(Transcribed page contents)
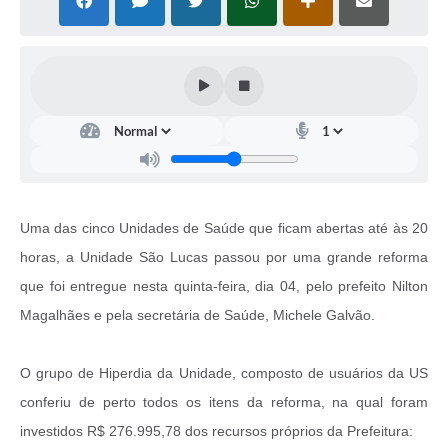
Uma das cinco Unidades de Saúde que ficam abertas até às 20
horas, a Unidade São Lucas passou por uma grande reforma
que foi entregue nesta quinta-feira, dia 04, pelo prefeito Nilton
Magalhães e pela secretária de Saúde, Michele Galvão.
O grupo de Hiperdia da Unidade, composto de usuários da US
conferiu de perto todos os itens da reforma, na qual foram
investidos R$ 276.995,78 dos recursos próprios da Prefeitura:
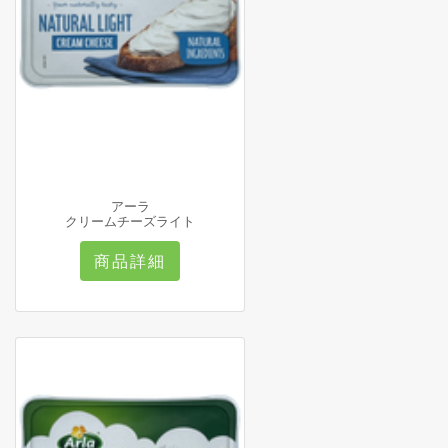
アーラ
クリームチーズライト
商品詳細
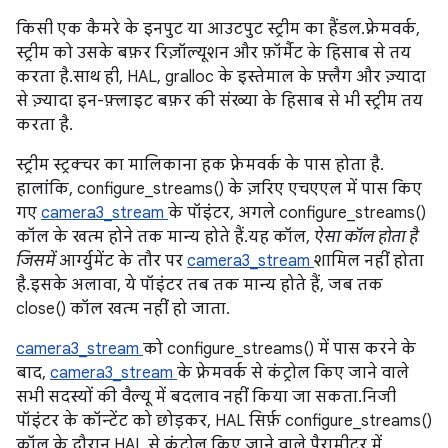
किसी एक कैमरे के इनपुट या आउटपुट स्ट्रीम का हैंडल. फ़्रेमवर्क,
स्ट्रीम को उसके बफ़र रिज़ॉल्यूशन और फ़ॉर्मैट के हिसाब से तय
करता है. साथ ही, HAL, gralloc के इस्तेमाल के फ़्लैग और ज़्यादा
से ज़्यादा इन-फ़्लाइट बफ़र की संख्या के हिसाब से भी स्ट्रीम तय
करता है.
स्ट्रीम स्ट्रक्चर का मालिकाना हक फ़्रेमवर्क के पास होता है.
हालांकि, configure_streams() के ज़रिए एचएएल में पास किए
गए
camera3_stream
के पॉइंटर, अगले configure_streams()
कॉल के खत्म होने तक मान्य होते हैं. यह कॉल,
ऐसा कॉल होता है
जिसमें
आर्ग्युमेंट के तौर पर
camera3_stream
शामिल नहीं होता
है. इसके अलावा, ये पॉइंटर तब तक मान्य होते हैं, जब तक
close() कॉल खत्म नहीं हो जाता.
camera3_stream
को configure_streams() में पास करने के
बाद,
camera3_stream
के फ़्रेमवर्क से कंट्रोल किए जाने वाले
सभी सदस्यों की वैल्यू में बदलाव नहीं किया जा सकता. निजी
पॉइंटर के कॉन्टेंट को छोड़कर, HAL सिर्फ़ configure_streams()
कॉल के दौरान HAL से कंट्रोल किए जाने वाले पैरामीटर में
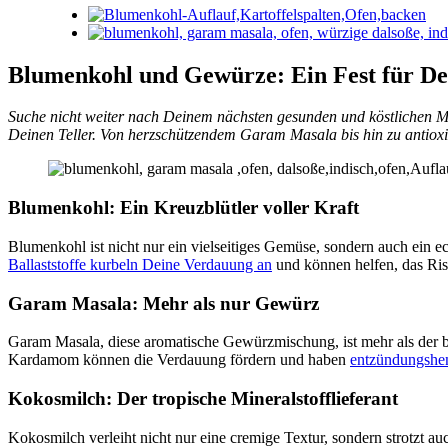
Blumenkohl und Gewürze: Ein Fest für De
Suche nicht weiter nach Deinem nächsten gesunden und köstlichen Mahl
Deinen Teller. Von herzschützendem Garam Masala bis hin zu antiox
Blumenkohl: Ein Kreuzblütler voller Kraft
Blumenkohl ist nicht nur ein vielseitiges Gemüse, sondern auch ein e
Ballaststoffe kurbeln Deine Verdauung an
und können helfen, das Ri
Garam Masala: Mehr als nur Gewürz
Garam Masala, diese aromatische Gewürzmischung, ist mehr als der 
Kardamom können die Verdauung fördern und haben
entzündungshe
Kokosmilch: Der tropische Mineralstofflieferant
Kokosmilch verleiht nicht nur eine cremige Textur, sondern strotzt auc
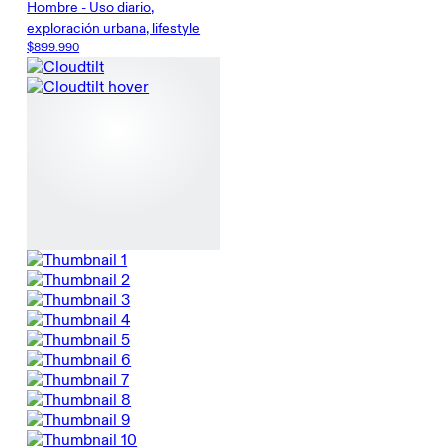
Hombre - Uso diario,
exploración urbana, lifestyle
$899.990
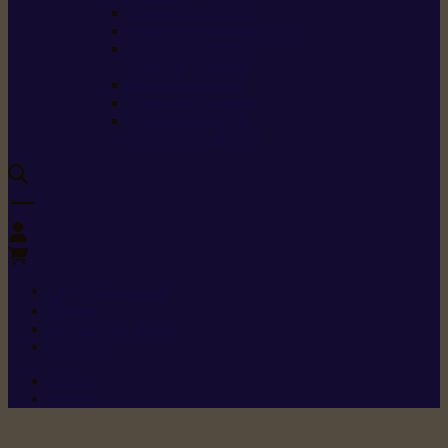
Carburants spéciaux
Directives sur les vibrations
Classes de protection
contre les coupures
Protection auditive
Classes de poussière
Caractéristiques des
vêtements de sécurité
0
+352 26 15 26
Contact
Demande de produit
Ressources
Menu 1
Menu 2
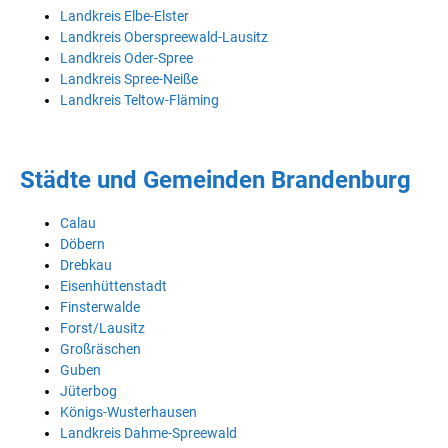
Landkreis Elbe-Elster
Landkreis Oberspreewald-Lausitz
Landkreis Oder-Spree
Landkreis Spree-Neiße
Landkreis Teltow-Fläming
Städte und Gemeinden Brandenburg
Calau
Döbern
Drebkau
Eisenhüttenstadt
Finsterwalde
Forst/Lausitz
Großräschen
Guben
Jüterbog
Königs-Wusterhausen
Landkreis Dahme-Spreewald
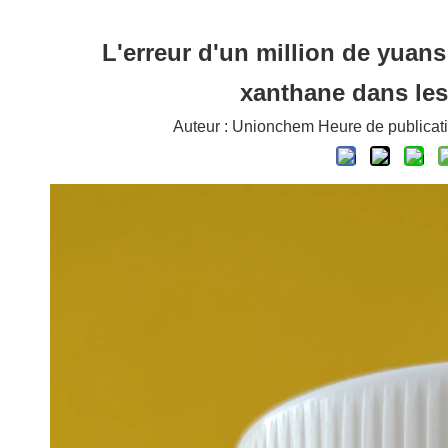
L'erreur d'un million de yuan
xanthane dans les
Auteur : Unionchem Heure de publicati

WHAT YOU SHOULD DO:
Every line of the records above must reappear exactly, though the pictures must not.

SOLUTION:
Uma das cinco Unidades de Saúde que ficam abertas até às 20
horas, a Unidade São Lucas passou por uma grande reforma
que foi entregue nesta quinta-feira, dia 04, pelo prefeito Nilton
Magalhães e pela secretária de Saúde, Michele Galvão.
O grupo de Hiperdia da Unidade, composto de usuários da US
conferiu de perto todos os itens da reforma, na qual foram
investidos R$ 276.995,78 dos recursos próprios da Prefeitura:
アーラ
クリームチーズライト
商品詳細
किसी एक कैमरे के इनपुट या आउटपुट स्ट्रीम का हैंडल. फ़्रेमवर्क,
स्ट्रीम को उसके बफ़र रिज़ॉल्यूशन और फ़ॉर्मैट के हिसाब से तय
करता है. साथ ही, HAL, gralloc के इस्तेमाल के फ़्लैग और ज़्यादा
से ज़्यादा इन-फ़्लाइट बफ़र की संख्या के हिसाब से भी स्ट्रीम तय
करता है.
स्ट्रीम स्ट्रक्चर का मालिकाना हक फ़्रेमवर्क के पास होता है.
हालांकि, configure_streams() के ज़रिए एचएएल में पास किए
गए
camera3_stream
के पॉइंटर, अगले configure_streams()
कॉल के खत्म होने तक मान्य होते हैं. यह कॉल,
ऐसा कॉल होता है
जिसमें
आर्ग्युमेंट के तौर पर
camera3_stream
शामिल नहीं होता
है. इसके अलावा, ये पॉइंटर तब तक मान्य होते हैं, जब तक
close() कॉल खत्म नहीं हो जाता.
camera3_stream
को configure_streams() में पास करने के
बाद,
camera3_stream
के फ़्रेमवर्क से कंट्रोल किए जाने वाले
सभी सदस्यों की वैल्यू में बदलाव नहीं किया जा सकता. निजी
पॉइंटर के कॉन्टेंट को छोड़कर, HAL सिर्फ़ configure_streams()
कॉल के दौरान HAL से कंट्रोल किए जाने वाले पैरामीटर में
Blumenkohl und Gewürze: Ein Fest für De
Suche nicht weiter nach Deinem nächsten gesunden und köstlichen Mahl
Deinen Teller. Von herzschützendem Garam Masala bis hin zu antiox
Blumenkohl: Ein Kreuzblütler voller Kraft
Blumenkohl ist nicht nur ein vielseitiges Gemüse, sondern auch ein e
Ballaststoffe kurbeln Deine Verdauung an
und können helfen, das Ri
Garam Masala: Mehr als nur Gewürz
Garam Masala, diese aromatische Gewürzmischung, ist mehr als der 
Kardamom können die Verdauung fördern und haben
entzündungshe
Kokosmilch: Der tropische Mineralstofflieferant
Kokosmilch verleiht nicht nur eine cremige Textur, sondern strotzt auc
Hombre - Uso diario,
exploración urbana, lifestyle
$899.990
Carburants spéciaux
Directives sur les vibrations
Classes de protection
contre les coupures
Protection auditive
Classes de poussière
Caractéristiques des
vêtements de sécurité
0
+352 26 15 26
Contact
Demande de produit
Ressources
Menu 1
Menu 2
Landkreis Elbe-Elster
Landkreis Oberspreewald-Lausitz
Landkreis Oder-Spree
Landkreis Spree-Neiße
Landkreis Teltow-Fläming
Städte und Gemeinden Brandenburg
Calau
Döbern
Drebkau
Eisenhüttenstadt
Finsterwalde
Forst/Lausitz
Großräschen
Guben
Jüterbog
Königs-Wusterhausen
Landkreis Dahme-Spreewald
L'erreur d'un million de yuan
xanthane dans les
Auteur : Unionchem Heure de publicati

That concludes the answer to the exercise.